**Required task A:** Express the records below the forum thread as a Markdown table with the columns "No." and "Line": one row per line, numbered, with blank lines and the pictures left out.

**Page excerpt:**
Well said, and I can't imagine it being done any other way. It will be capped - it is just a question of when.... at $100k? That is where I would put my money.


----------



## 1.5M (Apr 21, 2012)

AltaRed said:


> Well said, and I can't imagine it being done any other way. It will be capped - it is just a question of when.... at $100k? That is where I would put my money.


Cap doesn't solve the issue illustrated in the OP. Let's say you cap it at $100k. That $100k can easily grow to $600k in 20 years (needs 10% avg return). 
Not to mention the creative yet legal methods used by some people to transfer from their non-reg/rrsp accounts to tfsa. There are already ppl with hundreds of thousands in their TFSA (http://business.financialpost.com/pe..._lsa=3b5f-db00). If they don't have CPP and have no remaining funds in non-reg/rrsp, they qualify today for full OAS/GIS if they are over 65.


----------



## mrPPincer (Nov 21, 2011)

If they cap at 100K for example, that 100K cap will be worth less and less as each year passes, in todays dollars it will be about half that in 20 years, so the problem will take care of itself barring extremme events.

As well, if 100K can grow to 600K in 20 years assuming 10% as you say, using historical inflation of 3%+, that 600K will be about half that in today's dollars, also, just because we have had 12%+ returns in equities in the last few years, does not mean a porfolio will do 10% over the next 20 years, people who have been in the market long enough know anything can happen.


----------



## 1.5M (Apr 21, 2012)

mrPPincer said:


> If they cap at 100K for example, that 100K cap will be worth less and less as each year passes, in todays dollars it will be about half that in 20 years, so the problem will take care of itself barring extremme events.


If we don't adjust the cap with inflation, then we are penalizing future generations. So beside increased OAS age requirement, we will also have them save less than us tax free. It's ok though, they don't vote anyway.


----------



## mrPPincer (Nov 21, 2011)

Something for the Harper gov't's great-great-grand-daughter to worry about?


----------



## Beaver101 (Nov 14, 2011)

^ +1 ... :encouragement: :biggrin: :wink: each:


----------



## GoldStone (Mar 6, 2011)

mrPPincer said:


> Something for the Harper gov't's great-great-grand-daughter to worry about?


Dontcha worry. Chretien's great-great-grand-daughter will bump HST back to 15%. Problem solved.


----------



## GoldStone (Mar 6, 2011)

BTW...

British equivalent of our TFSA has an annual limit of £15,240. That's *$28,266* Canadian. The limit is indexed to inflation, unlike our new and improved 10K limit. As far as I can tell from reading Wikipedia, they don't have any lifetime caps. Not on contributions, nor on balances.

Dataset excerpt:
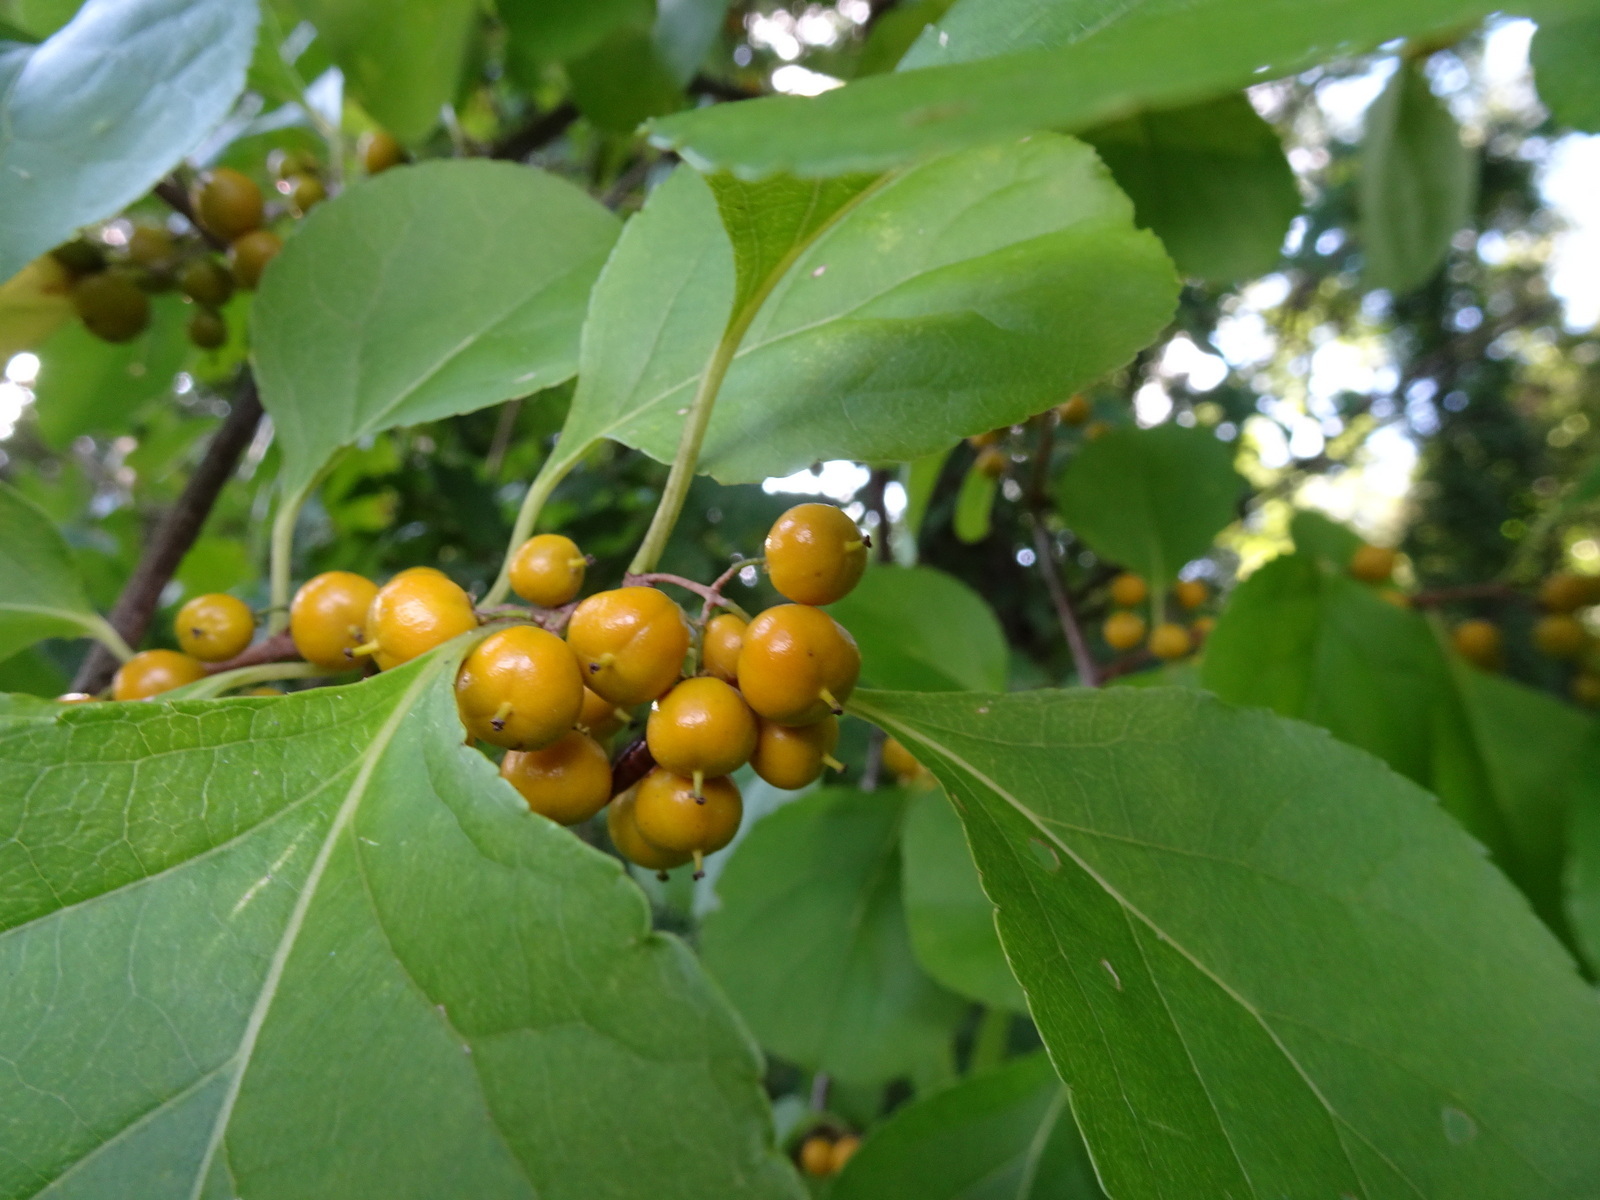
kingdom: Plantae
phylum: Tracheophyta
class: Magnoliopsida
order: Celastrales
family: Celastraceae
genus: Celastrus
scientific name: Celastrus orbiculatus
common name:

**Required task B:** Do these statements agree with the forum thread? (i) GoldStone gives the British equivalent of the TFSA an annual limit of £15,240. (ii) 1.5M says a cap solves the issue in the OP. (iii) mrPPincer uses historical inflation of 3%+. Answer yes or no for each, quoting the deciding words.

**Correct result A:**
| No. | Line |
|---|---|
| 1 | kingdom: Plantae |
| 2 | phylum: Tracheophyta |
| 3 | class: Magnoliopsida |
| 4 | order: Celastrales |
| 5 | family: Celastraceae |
| 6 | genus: Celastrus |
| 7 | scientific name: Celastrus orbiculatus |
| 8 | common name: |

**Correct result B:**
(i) Yes: "British equivalent of our TFSA has an annual limit of £15,240."
(ii) No: "Cap doesn't solve the issue illustrated in the OP."
(iii) Yes: "using historical inflation of 3%+"